Additonal informations :This painted-enamel dishes reflect the exchange of craft traditions between East and West. The technique of painted enamel on metal was introduced to China in the early eighteenth century, during the reign of the Kangxi emperor, through contacts with Western missionaries and craftsmen. The Jesuits at the imperial court in Beijing played a decisive role in acquainting Chinese workshops with Western-style enameling around 1710–1720. Initially adopted within the imperial ateliers—where Kangxi and, later, Yongzheng commissioned pieces inspired by European enamels—the technique subsequently spread to Canton (Guangzhou), the great southern port open to foreign trade. By the 1720s–1730s, Canton produced its own painted enamels on copper, alongside the export porcelains for which it was already renowned. Under the Qianlong emperor, production reached its height: it drew upon the famille rose palette (introduced around 1720), which expanded the chromatic range, and responded to the growing demand both from the Qing court and from overseas markets.
Scenes with European figures appear frequently on Chinese painted-enamel wares on copper. This interest in Western imagery is evident throughout the eighteenth century and is found on both porcelain and painted enamels. In 1712, Father d’Entrecolles observed that “The Mandarins, who are aware of the Europeans’ genius for invention, have sometimes asked me to have new and curious drawings sent from Europe in order to show something unusual to the Emperor.” In painted enamels on copper, Europeans are typically depicted with red, brown, or occasionally fair hair, often shown at leisure in Chinese garden landscapes; interior settings occur more rarely.
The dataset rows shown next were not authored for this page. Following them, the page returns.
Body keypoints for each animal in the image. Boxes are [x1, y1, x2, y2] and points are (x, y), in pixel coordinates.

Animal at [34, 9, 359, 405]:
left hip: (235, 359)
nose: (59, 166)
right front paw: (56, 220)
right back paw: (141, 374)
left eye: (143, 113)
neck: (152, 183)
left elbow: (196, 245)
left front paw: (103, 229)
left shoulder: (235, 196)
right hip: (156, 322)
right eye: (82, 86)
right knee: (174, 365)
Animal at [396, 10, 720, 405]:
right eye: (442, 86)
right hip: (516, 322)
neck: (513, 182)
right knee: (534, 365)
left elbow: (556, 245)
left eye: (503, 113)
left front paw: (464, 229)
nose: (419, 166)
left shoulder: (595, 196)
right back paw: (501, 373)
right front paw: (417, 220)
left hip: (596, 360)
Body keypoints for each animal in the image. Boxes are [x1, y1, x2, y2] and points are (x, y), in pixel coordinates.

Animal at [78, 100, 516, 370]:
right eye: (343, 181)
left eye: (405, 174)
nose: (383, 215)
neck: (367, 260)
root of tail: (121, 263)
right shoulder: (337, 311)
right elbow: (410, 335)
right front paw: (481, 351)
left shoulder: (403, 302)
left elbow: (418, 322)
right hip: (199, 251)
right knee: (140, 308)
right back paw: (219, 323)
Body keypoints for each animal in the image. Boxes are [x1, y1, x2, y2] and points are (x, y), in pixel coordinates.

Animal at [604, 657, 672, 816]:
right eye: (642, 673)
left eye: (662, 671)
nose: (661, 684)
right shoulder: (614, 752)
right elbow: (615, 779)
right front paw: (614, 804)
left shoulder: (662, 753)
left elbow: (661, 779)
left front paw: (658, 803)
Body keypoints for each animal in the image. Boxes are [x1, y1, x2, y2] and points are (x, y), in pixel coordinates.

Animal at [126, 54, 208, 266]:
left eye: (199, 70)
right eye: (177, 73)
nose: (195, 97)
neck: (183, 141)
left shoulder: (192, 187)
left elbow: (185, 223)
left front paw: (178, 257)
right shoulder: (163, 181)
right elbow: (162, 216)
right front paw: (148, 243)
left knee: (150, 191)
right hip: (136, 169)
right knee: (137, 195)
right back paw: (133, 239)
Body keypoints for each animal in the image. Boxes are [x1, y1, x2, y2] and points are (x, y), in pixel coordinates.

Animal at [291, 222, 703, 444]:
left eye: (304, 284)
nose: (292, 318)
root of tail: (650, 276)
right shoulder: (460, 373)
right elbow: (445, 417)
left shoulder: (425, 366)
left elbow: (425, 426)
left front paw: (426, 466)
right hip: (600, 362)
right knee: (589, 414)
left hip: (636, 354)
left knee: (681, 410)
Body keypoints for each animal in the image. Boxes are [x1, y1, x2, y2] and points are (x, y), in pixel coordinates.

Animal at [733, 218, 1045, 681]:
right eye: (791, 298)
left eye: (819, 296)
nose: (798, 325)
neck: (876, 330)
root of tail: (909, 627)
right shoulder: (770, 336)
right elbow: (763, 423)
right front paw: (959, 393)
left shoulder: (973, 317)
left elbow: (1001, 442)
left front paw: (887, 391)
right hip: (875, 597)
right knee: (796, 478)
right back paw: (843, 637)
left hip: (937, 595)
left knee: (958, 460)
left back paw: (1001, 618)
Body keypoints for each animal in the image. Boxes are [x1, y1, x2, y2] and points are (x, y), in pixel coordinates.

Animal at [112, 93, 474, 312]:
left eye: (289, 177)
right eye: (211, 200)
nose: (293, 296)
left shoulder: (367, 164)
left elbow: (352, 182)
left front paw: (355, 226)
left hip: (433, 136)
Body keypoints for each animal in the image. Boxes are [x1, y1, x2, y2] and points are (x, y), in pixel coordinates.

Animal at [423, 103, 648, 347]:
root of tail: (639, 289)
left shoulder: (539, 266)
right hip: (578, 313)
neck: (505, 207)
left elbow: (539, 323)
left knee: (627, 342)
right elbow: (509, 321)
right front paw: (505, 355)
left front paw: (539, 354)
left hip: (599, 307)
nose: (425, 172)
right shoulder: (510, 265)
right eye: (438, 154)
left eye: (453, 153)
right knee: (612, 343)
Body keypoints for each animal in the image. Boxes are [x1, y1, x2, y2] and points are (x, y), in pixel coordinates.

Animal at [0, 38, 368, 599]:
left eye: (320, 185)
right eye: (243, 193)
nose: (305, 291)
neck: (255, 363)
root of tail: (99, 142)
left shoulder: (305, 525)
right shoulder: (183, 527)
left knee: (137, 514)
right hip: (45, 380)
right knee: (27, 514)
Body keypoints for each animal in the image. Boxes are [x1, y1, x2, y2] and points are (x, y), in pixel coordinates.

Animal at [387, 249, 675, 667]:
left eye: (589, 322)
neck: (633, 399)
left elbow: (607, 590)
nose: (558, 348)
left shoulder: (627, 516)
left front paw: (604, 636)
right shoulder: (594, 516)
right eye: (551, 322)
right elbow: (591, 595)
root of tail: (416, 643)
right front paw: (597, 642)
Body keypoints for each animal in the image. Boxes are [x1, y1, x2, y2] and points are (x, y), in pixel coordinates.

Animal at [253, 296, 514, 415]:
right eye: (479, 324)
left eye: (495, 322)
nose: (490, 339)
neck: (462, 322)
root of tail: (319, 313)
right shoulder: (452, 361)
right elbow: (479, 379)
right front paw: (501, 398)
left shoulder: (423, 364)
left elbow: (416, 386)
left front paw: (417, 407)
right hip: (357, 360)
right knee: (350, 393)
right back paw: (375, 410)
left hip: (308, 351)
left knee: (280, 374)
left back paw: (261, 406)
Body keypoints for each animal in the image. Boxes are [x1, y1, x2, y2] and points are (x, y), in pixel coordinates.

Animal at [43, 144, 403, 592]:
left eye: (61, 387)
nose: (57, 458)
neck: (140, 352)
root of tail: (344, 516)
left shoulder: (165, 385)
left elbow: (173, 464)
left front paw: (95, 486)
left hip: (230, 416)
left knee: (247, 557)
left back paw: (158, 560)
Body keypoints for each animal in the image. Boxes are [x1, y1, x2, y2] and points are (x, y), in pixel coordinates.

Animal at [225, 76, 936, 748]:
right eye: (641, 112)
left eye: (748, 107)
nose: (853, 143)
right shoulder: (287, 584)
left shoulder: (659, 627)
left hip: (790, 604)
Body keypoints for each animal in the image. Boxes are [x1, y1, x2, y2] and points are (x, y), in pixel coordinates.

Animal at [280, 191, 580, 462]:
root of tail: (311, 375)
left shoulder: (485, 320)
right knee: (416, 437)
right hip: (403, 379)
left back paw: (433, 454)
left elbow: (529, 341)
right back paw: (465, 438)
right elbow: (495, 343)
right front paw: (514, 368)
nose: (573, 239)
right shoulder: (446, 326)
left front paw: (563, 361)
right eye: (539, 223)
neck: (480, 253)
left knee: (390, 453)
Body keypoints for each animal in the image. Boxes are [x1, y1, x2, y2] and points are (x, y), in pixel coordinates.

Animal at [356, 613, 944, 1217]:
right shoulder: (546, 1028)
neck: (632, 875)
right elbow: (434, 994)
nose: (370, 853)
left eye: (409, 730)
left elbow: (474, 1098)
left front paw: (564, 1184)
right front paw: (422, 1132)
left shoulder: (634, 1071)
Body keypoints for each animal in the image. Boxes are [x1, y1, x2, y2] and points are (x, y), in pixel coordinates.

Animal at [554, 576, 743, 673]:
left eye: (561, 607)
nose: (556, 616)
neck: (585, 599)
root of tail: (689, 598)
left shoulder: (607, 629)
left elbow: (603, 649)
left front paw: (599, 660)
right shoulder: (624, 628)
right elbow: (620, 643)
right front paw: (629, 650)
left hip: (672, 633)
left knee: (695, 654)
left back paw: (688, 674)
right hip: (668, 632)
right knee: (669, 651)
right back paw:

Painted enamels on copper aroused admiration in the West for their brilliance and exotic appeal, and were regarded as rare Oriental curiosities that delighted European collectors. They never, however, became a commodity of mass export. The Qing authorities prohibited the export of copper, a metal of strategic monetary value, which prevented European trading companies from officially including such objects in their cargoes. As a result, most enamels on copper left China through private or semi-clandestine channels: they were acquired locally by merchants, ship captains, or passengers, and dispatched discreetly to Europe at their own risk and peril.
The skill required to produce such enamels was considerable: each piece, fashioned from fine copper, was coated with successive layers of vitreous enamel and fired multiple times at high temperatures to set the colors—a delicate process in which the slightest flaw could cause the surface to crack or burst. The minute polychrome decoration, applied with a fine brush, reveals the ability of Chinese artists to create miniature works of art with remarkable precision. Intended for decorative rather than functional use, these small cups belonged more to the realm of luxury objects—displayed in a cabinet of curiosities or on a sideboard—than to that of ordinary tableware.
The scene is conceived in the spirit of French rocaille painting of the 1730s, and is related to an engraving after Antoine Watteau (1684–1721), Figures of Various Characters (Woman at Her Toilette, an Abbé beside Her), engraved in Paris in 1728 by J. Audran and F. Chéreau (National Library of France, BnF, FOL-DB-15 (D, 6)).